PELAKSANAAN POLITIK LUAR NEGERI YANG BEBAS AKTIF TIDAKLAH GAMPANG
Presiden Soeharto mengingatkan, Pemerintah Indonesia menyadari bahwa pelaksanaan politik luar negeri yang bebas aktif itu tidaklah gampang.
”Lebih-lebih karena dunia masih penuh dengan berbagai benih ketegangan dan konflik, penuh dengan lalu lalangnya kepentingan demikian banyak bangsa, sehingga tidak terhindar adanya benturan-benturan, tidak sepi dari saling berebutan pengaruh diantara kekuatan-kekuatan besar”.
Peringatan Kepala Negara itu dikemukakan ketika Rabu di Istana Negara melantik enam orang Duta besar Rl. Mereka adalah R. Achmad Djumiril untuk Kerajaan Swedia, Johannes Petrus Louhanapessy untuk Republik Sosialis Cekoslowakia, Smjono Darusman untuk Pemerintah Konfederasi Swiss, Soerodjo Sarni untuk Kerajaan Spanyol, Jenderal Pol. Widodo Budidharmo untuk Kanada dan Teuku Mohammad Hadi Thajeb untuk Kerajaan Arab Saudi.
Presiden mengatakan, “apabila kita tidak waspada dan berhati-hati dalam mengemudikan politik luar negeri dalam keadaan dunia yang demikian, maka secara sadar atau tidak sadar kita mungkin terjebak dalam siasat kepentingan lain dari luar, yang sama sekali tidak ada sangkut pautnya dengan kepentingan nasional”.
Ia memperingatkan, agar disadari bahwa politik luar negeri tidak lain adalah gerak keluar dari kepentingan nasional Indonesia. Politik luar negeri semua negara juga mempunyai watak dasar yang demikian.
”Ikatan-ikatan tradisional dapat renggang apabila kadar tertentu dari kepentingan nasional terancam. Kesamaan ideologi yang selama ini dianggap sebagai ikatan yang kuat antar negara dapat berobah menjadi permusuhan yang sengit jika kepentingankepentingan nasional telah tampil ke permukaan”.
”Belajar dari pengalaman dan pengamatan ini kita bertambah yakin betapa tepatnya petunjuk GBHN bahwa pelaksanaan politik luar negeri kita haruslah diabdikan kepada kepentingan nasional, khususnya kepentingan pembangunan dalam segala bidang”.
Lapangan Ekonomi
Presiden menyatakan, ketika bangsa Indonesia dahulu berjuang untuk merdeka, bukanlah hanya untuk memperoleh kedaulatan politik di tangan sendiri melainkan juga untuk berdaulat di lapangan ekonomi.

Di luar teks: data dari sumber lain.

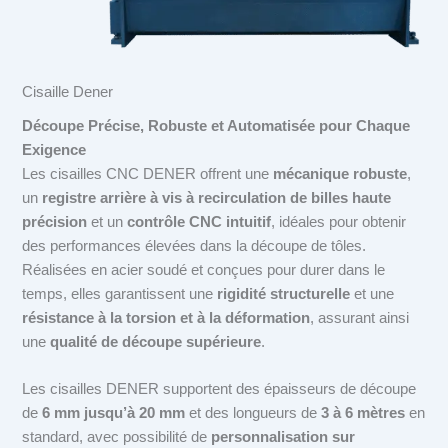
Cisaille Dener
Découpe Précise, Robuste et Automatisée pour Chaque
Exigence
Les cisailles CNC DENER offrent une
mécanique robuste
,
un
registre arrière à vis à recirculation de billes haute
précision
et un
contrôle CNC intuitif
, idéales pour obtenir
des performances élevées dans la découpe de tôles.
Réalisées en acier soudé et conçues pour durer dans le
temps, elles garantissent une
rigidité structurelle
et une
résistance à la torsion et à la déformation
, assurant ainsi
une
qualité de découpe supérieure
.
Les cisailles DENER supportent des épaisseurs de découpe
de
6 mm jusqu’à 20 mm
et des longueurs de
3 à 6 mètres
en
standard, avec possibilité de
personnalisation sur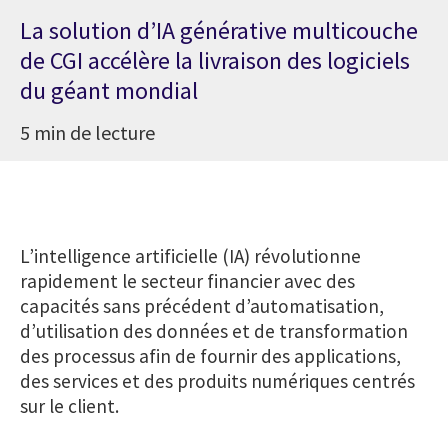
La solution d’IA générative multicouche
de CGI accélère la livraison des logiciels
du géant mondial
5 min de lecture
L’intelligence artificielle (IA) révolutionne
rapidement le secteur financier avec des
capacités sans précédent d’automatisation,
d’utilisation des données et de transformation
des processus afin de fournir des applications,
des services et des produits numériques centrés
sur le client.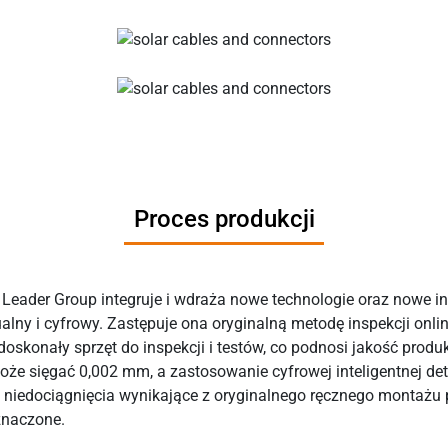
Proces produkcji
z Leader Group integruje i wdraża nowe technologie oraz nowe in
ktualny i cyfrowy. Zastępuje ona oryginalną metodę inspekcji on
oskonały sprzęt do inspekcji i testów, co podnosi jakość produ
sięgać 0,002 mm, a zastosowanie cyfrowej inteligentnej detekc
 i niedociągnięcia wynikające z oryginalnego ręcznego montaż
znaczone.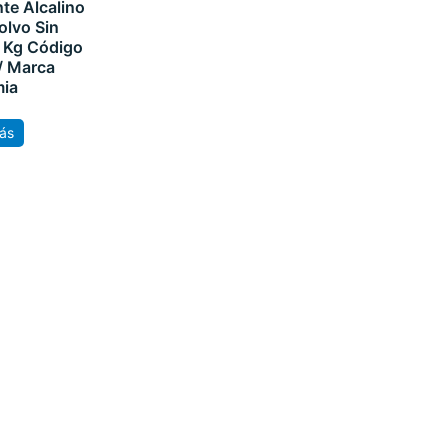
te Alcalino
olvo Sin
 Kg Código
/ Marca
mia
ás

“Karena itu jika perjuangan untuk memegang kedaulatan politik telah lama berhasil, makakita harus melanjutkan dengan perjuangan di lapangan ekonomi melalui pembangunan”.
Dalam hubungan ini diingatkan, bahwa tekad bangsa Indonesia menempatkan pembangunan ekonomi yang tengah giat dikerjakan merupakan bagian dari seluruh perjuangan besar untuk terus memelihara dan memperkokoh kedaulatan bangsa Indonesia seutuh-utuhnya.
Amanat Bangsa
Presiden menilai para duta besar merupakan pelaksana terdepan dari tugas berat yang diemban dan diamanatkan bangsa dan negara seperti tercantum dalam pembukaan UUD 45, khususnya dalam gelanggang pelaksanaan politik luar negeri.

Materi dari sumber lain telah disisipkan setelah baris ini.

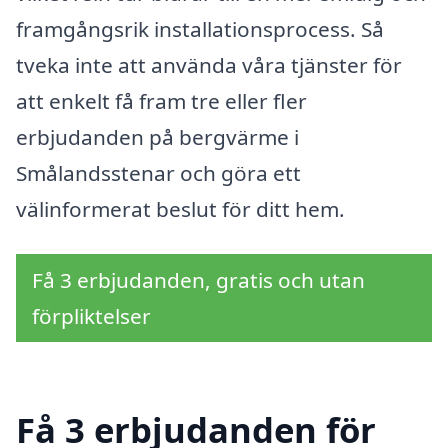
framgångsrik installationsprocess. Så
tveka inte att använda våra tjänster för
att enkelt få fram tre eller fler
erbjudanden på bergvärme i
Smålandsstenar och göra ett
välinformerat beslut för ditt hem.
Få 3 erbjudanden, gratis och utan
förpliktelser
Få 3 erbjudanden för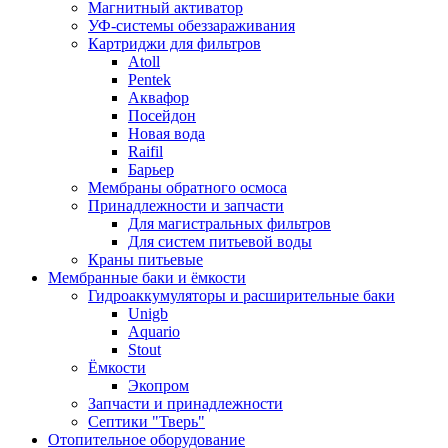
Магнитный активатор
УФ-системы обеззараживания
Картриджи для фильтров
Atoll
Pentek
Аквафор
Посейдон
Новая вода
Raifil
Барьер
Мембраны обратного осмоса
Принадлежности и запчасти
Для магистральных фильтров
Для систем питьевой воды
Краны питьевые
Мембранные баки и ёмкости
Гидроаккумуляторы и расширительные баки
Unigb
Aquario
Stout
Ёмкости
Экопром
Запчасти и принадлежности
Септики "Тверь"
Отопительное оборудование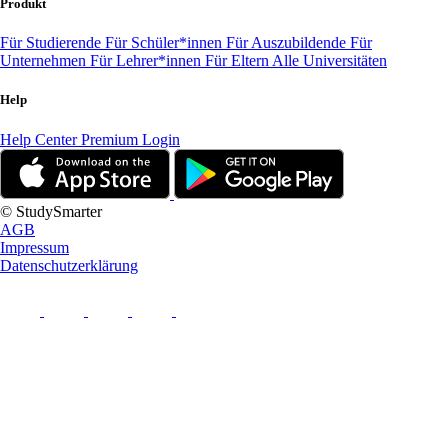
Produkt
Für Studierende
Für Schüler*innen
Für Auszubildende
Für
Unternehmen
Für Lehrer*innen
Für Eltern
Alle Universitäten
Help
Help Center
Premium Login
© StudySmarter
AGB
Impressum
Datenschutzerklärung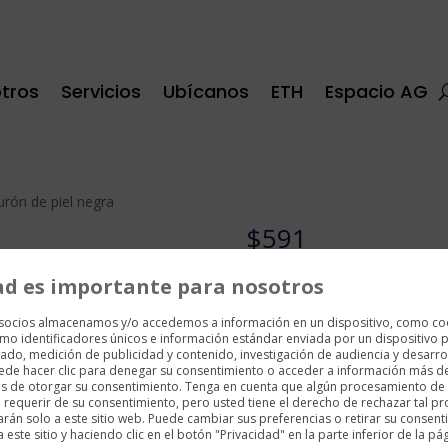
tros
Servicios
Ubícanos
ETH
Espacio AG
urón de piel negra
$
591
Cinturón de 3,5 cm x 120 cm
ad es importante para nosotros
Piel con estampado Saffiano
 socios almacenamos y/o accedemos a información en un dispositivo, como co
Meisterstück rectangular rute
mo identificadores únicos e información estándar enviada por un dispositivo p
ado, medición de publicidad y contenido, investigación de audiencia y desarrol
uede hacer clic para denegar su consentimiento o acceder a información más d
1 disponibles
es de otorgar su consentimiento. Tenga en cuenta que algún procesamiento de
requerir de su consentimiento, pero usted tiene el derecho de rechazar tal p
arán solo a este sitio web. Puede cambiar sus preferencias o retirar su consent
Cinturón
ste sitio y haciendo clic en el botón "Privacidad" en la parte inferior de la pá
Añadir al carrito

Ia mengemukakan pula tantangan yang harus diatasi para dubes itu dalam usaha meningkatkan penerimaan negara dari sumber dana luar negeri, mencari perluasan pasaran-pasaran baru, hingga dapat memperluas perdagangan barang-barang hasil produksi Indonesia.

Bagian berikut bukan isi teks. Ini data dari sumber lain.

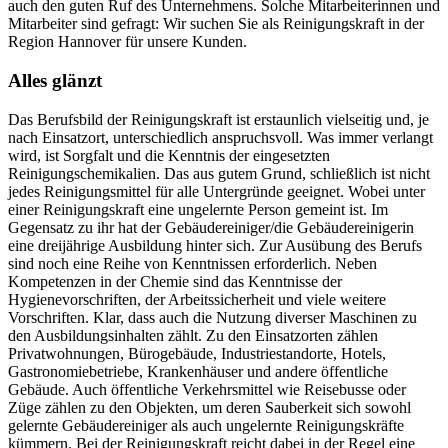
auch den guten Ruf des Unternehmens.
Solche Mitarbeiterinnen und
Mitarbeiter sind gefragt: Wir suchen Sie als
Reinigungskraft in der
Region Hannover
für unsere Kunden.
Alles glänzt
Das Berufsbild der Reinigungskraft ist erstaunlich vielseitig und, je
nach Einsatzort, unterschiedlich anspruchsvoll. Was immer verlangt
wird, ist Sorgfalt und die Kenntnis der eingesetzten
Reinigungschemikalien. Das aus gutem Grund, schließlich ist nicht
jedes Reinigungsmittel für alle Untergründe geeignet. Wobei unter
einer Reinigungskraft eine ungelernte Person gemeint ist. Im
Gegensatz zu ihr hat der Gebäudereiniger/die Gebäudereinigerin
eine dreijährige Ausbildung hinter sich. Zur Ausübung des Berufs
sind noch eine Reihe von Kenntnissen erforderlich. Neben
Kompetenzen in der Chemie sind das Kenntnisse der
Hygienevorschriften, der Arbeitssicherheit und viele weitere
Vorschriften. Klar, dass auch die Nutzung diverser Maschinen zu
den Ausbildungsinhalten zählt. Zu den Einsatzorten zählen
Privatwohnungen, Bürogebäude, Industriestandorte, Hotels,
Gastronomiebetriebe, Krankenhäuser und andere öffentliche
Gebäude. Auch öffentliche Verkehrsmittel wie Reisebusse oder
Züge zählen zu den Objekten, um deren Sauberkeit sich sowohl
gelernte Gebäudereiniger als auch ungelernte Reinigungskräfte
kümmern. Bei der Reinigungskraft reicht dabei in der Regel eine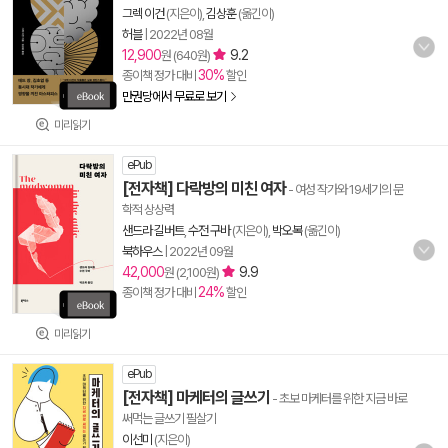
그렉 이건
(지은이),
김상훈
(옮긴이)
허블
|
2022년 08월
12,900
9.2
원 (640원)
30%
종이책 정가 대비
할인
만권당에서 무료로 보기
미리읽기
ePub
[전자책] 다락방의 미친 여자
- 여성 작가와 19세기의 문
학적 상상력
샌드라 길버트
,
수전 구바
(지은이),
박오복
(옮긴이)
북하우스
|
2022년 09월
42,000
9.9
원 (2,100원)
24%
종이책 정가 대비
할인
미리읽기
ePub
[전자책] 마케터의 글쓰기
- 초보 마케터를 위한 지금 바로
써먹는 글쓰기 필살기
이선미
(지은이)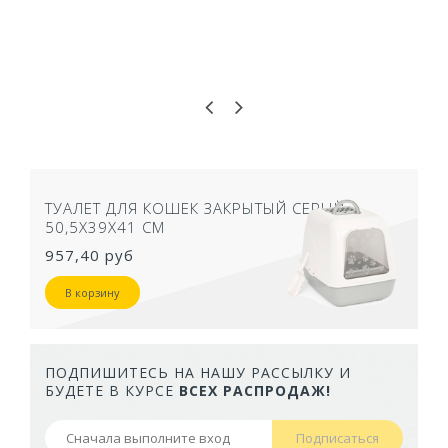
ТУАЛЕТ ДЛЯ КОШЕК ЗАКРЫТЫЙ СЕРЫЙ
50,5Х39Х41 СМ
957,40 руб
В корзину
ПОДПИШИТЕСЬ НА НАШУ РАССЫЛКУ И
БУДЕТЕ В КУРСЕ
ВСЕХ РАСПРОДАЖ!
Подписаться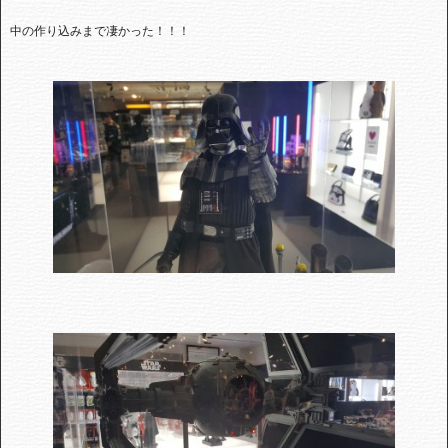
中の作り込みまで凄かった！！！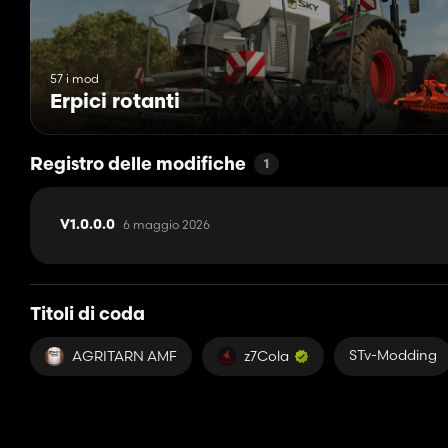
57 i mod
Erpici rotanti
Registro delle modifiche
1
6 maggio 2026
V1.0.0.0
Titoli di coda
STv-Modding
AGRITARN AMF
z7Cola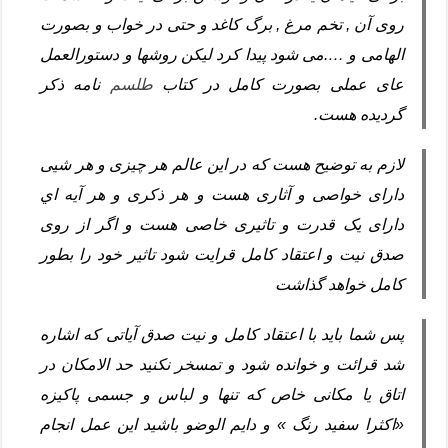
روی آن , تخم مرغ , برگ کاغد و حتی در خواب و بصورت
الهامی و ….می شود پیدا کرد لیکن روشها و دستورالعمل
عای عملی بصورت کامل در کتاب
طلسم
نامه ذکر
گردیده هست.
لازم به توضیح هست که در این عالم هر چیزی و هر شیی
دارای خواصی و آثاری هست و هر ذکری و هر آیه اي
دارای یک قدرت و تاثیری خاصی هست و اگر از روی
صدق نیت و اعتقاد کامل قرایت شود تاثیر خود را بطور
کامل خواهد گذاشت
پس شما باید با اعتقاد کامل و نیت صدق آیاتی که اشاره
شد قرائت و خوانده شود و تمسخر نکنید حد الامکان در
اتاق یا مکانی خاص که تنها و لباس و جسمی پاکیزه
«اکثرا سفید رنگ » و دایم الوضو باشید این عمل انجام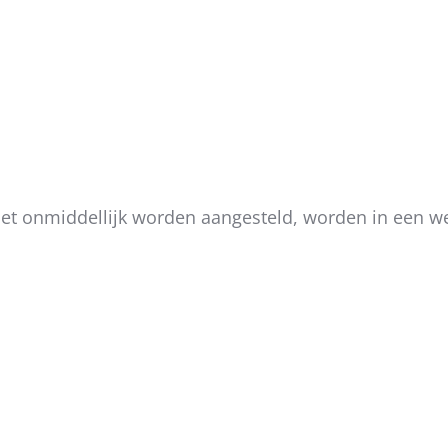
et onmiddellijk worden aangesteld, worden in een we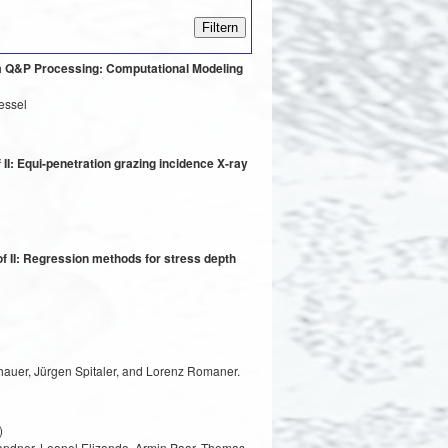
om Q&P Processing: Computational Modeling
essel
 II: Equi-penetration grazing incidence X-ray
of II: Regression methods for stress depth
uer, Jürgen Spitaler, and Lorenz Romaner.
)
randner, Leonel Elizondo, Armin Paar, Thomas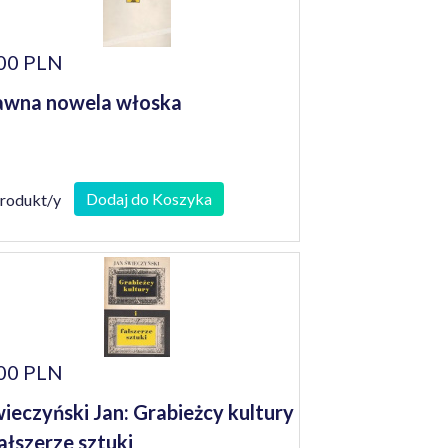
00 PLN
wna nowela włoska
Dodaj do Koszyka
produkt/y
00 PLN
ieczyński Jan: Grabieżcy kultury
fałszerze sztuki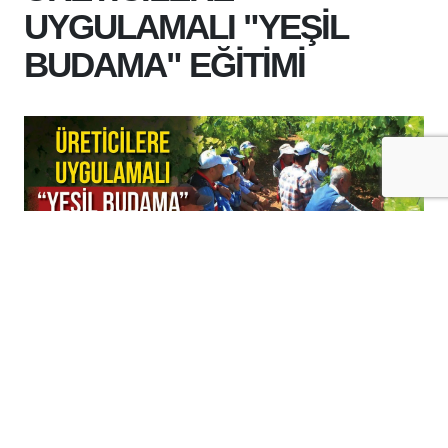
UYGULAMALI "YEŞİL
BUDAMA" EĞİTİMİ
+
-
A
A
07-08-2026 16:17
Batman'ın Gercüş ilçesinde bağcılıkta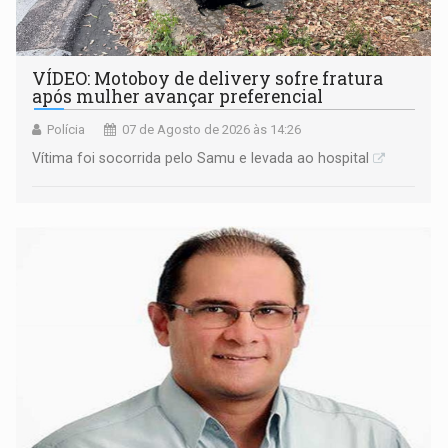
VÍDEO: Motoboy de delivery sofre fratura
após mulher avançar preferencial
Polícia
07 de Agosto de 2026 às 14:26
Vítima foi socorrida pelo Samu e levada ao hospital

”Tentu saja ini merupakan tantangan yang tidak ringan, tetapi kita memang harus mampu menghadapi dan mengatasi tantangan itu”, demikian Presiden. (DTS).
…
Jakarta, Antara
Sumber: ANTARA (23/05/1979)
—
Dikutip sesuai tulisan dan ejaan aslinya dari buku “Presiden RI Ke II Jenderal Besar HM Soeharto dalam Berita”, Buku V (1979-1980), Jakarta: Antara Pustaka Utama, 2008, hal. 67-68.